Aim of the exercise
Find every line in the data below that contains the string "correct", and copy each of those lines.

^^^^^^^^^^^^^^^^

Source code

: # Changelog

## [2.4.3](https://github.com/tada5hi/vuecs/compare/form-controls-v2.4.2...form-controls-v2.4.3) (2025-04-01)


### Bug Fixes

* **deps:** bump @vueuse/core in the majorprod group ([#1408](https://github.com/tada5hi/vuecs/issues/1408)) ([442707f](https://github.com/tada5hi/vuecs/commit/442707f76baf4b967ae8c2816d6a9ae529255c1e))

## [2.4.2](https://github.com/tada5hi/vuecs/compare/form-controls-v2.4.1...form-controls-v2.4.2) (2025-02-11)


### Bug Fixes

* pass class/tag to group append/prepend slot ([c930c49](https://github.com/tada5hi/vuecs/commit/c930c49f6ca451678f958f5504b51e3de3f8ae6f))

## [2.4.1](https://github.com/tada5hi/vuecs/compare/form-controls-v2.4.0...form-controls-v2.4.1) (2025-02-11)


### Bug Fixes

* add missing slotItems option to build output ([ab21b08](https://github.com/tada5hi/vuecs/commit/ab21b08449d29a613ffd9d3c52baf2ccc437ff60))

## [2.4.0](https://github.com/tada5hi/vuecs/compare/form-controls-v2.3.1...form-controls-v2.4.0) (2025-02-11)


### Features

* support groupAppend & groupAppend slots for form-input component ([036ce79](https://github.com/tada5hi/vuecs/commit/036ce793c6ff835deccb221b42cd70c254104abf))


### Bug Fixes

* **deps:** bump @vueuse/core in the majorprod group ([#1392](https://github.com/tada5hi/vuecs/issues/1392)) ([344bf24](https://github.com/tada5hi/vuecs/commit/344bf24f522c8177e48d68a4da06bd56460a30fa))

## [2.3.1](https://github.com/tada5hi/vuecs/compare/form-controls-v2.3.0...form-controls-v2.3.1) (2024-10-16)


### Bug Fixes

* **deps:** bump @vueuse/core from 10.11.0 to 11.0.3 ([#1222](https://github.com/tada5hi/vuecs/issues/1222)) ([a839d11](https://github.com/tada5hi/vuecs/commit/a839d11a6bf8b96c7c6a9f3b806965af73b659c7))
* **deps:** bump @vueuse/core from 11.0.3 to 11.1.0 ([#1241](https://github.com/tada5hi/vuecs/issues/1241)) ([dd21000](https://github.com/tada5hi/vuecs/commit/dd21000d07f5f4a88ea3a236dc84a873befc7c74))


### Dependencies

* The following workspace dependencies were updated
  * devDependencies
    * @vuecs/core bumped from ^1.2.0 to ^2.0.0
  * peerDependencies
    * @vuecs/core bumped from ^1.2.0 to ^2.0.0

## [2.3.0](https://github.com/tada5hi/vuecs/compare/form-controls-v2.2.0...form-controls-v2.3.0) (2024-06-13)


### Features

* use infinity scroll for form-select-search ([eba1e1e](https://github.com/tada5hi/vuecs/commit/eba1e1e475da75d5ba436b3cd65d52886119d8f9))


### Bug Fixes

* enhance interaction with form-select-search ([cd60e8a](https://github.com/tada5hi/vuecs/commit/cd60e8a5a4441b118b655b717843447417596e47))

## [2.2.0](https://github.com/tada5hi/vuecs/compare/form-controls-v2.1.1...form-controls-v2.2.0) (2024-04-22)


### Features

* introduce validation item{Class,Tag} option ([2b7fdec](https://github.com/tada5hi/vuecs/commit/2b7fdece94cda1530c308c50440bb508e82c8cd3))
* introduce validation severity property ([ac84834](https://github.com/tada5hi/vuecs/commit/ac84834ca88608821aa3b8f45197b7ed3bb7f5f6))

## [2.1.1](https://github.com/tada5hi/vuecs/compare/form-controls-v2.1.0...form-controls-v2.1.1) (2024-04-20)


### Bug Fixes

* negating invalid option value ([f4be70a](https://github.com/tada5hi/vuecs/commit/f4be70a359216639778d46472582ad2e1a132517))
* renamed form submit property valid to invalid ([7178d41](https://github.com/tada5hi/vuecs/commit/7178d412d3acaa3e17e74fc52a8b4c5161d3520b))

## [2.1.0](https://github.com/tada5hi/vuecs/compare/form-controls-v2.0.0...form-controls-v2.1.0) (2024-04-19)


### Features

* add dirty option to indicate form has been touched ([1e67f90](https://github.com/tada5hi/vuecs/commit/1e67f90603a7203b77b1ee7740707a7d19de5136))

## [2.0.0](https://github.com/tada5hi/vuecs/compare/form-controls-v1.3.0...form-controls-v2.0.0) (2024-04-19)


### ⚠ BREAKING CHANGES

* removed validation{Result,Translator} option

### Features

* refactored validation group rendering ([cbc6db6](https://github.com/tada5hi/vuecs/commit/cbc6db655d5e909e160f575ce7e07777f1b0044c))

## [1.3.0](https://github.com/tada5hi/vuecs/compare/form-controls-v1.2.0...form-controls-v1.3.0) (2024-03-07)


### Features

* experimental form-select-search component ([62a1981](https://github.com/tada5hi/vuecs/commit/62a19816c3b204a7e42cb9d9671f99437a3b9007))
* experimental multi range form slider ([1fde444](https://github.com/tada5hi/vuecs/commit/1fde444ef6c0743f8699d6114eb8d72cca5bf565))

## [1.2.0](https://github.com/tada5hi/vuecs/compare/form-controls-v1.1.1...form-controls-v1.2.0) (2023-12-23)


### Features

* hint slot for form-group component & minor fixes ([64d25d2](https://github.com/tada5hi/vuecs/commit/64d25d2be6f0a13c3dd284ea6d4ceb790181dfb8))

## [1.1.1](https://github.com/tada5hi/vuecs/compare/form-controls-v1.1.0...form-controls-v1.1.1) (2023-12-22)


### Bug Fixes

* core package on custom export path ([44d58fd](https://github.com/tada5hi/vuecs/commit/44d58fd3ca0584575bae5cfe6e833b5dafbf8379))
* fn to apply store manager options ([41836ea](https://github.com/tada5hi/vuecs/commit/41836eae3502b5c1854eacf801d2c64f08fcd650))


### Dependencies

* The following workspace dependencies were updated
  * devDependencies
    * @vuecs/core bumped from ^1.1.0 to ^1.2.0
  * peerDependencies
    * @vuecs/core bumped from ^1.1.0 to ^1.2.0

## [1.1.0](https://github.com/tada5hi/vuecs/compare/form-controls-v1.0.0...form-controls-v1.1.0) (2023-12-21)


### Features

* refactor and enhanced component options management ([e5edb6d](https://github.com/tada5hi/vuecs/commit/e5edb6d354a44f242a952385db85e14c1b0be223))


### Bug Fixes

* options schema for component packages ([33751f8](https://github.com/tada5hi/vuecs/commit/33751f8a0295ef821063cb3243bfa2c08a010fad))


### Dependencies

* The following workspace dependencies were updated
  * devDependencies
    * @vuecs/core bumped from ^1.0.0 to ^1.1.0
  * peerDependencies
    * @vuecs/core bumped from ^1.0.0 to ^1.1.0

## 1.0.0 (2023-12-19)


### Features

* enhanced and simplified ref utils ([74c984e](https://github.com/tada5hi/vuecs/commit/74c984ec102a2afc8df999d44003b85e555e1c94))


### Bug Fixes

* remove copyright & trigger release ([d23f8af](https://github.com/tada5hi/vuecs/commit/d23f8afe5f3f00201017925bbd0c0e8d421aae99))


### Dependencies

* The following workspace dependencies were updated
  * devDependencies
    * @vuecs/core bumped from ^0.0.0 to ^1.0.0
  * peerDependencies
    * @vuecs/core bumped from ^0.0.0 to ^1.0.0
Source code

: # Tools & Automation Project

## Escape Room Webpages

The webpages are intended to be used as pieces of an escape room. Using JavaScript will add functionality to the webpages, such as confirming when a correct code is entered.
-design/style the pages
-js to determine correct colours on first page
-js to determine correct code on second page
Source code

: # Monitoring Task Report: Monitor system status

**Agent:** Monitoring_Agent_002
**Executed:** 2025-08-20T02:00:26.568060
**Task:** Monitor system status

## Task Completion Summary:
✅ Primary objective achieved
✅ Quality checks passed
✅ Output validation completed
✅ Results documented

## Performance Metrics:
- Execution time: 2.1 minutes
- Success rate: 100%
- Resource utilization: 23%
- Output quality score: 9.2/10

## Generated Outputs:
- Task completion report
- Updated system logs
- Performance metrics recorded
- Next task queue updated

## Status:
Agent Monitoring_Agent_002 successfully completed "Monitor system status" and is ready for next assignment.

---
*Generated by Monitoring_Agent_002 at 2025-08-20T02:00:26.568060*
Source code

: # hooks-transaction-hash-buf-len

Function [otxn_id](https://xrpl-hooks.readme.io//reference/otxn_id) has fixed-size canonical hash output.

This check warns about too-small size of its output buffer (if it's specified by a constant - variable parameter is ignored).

^^^^^^^^^^^^^^^^

Answer to the exercise
The webpages are intended to be used as pieces of an escape room. Using JavaScript will add functionality to the webpages, such as confirming when a correct code is entered.
-js to determine correct colours on first page
-js to determine correct code on second page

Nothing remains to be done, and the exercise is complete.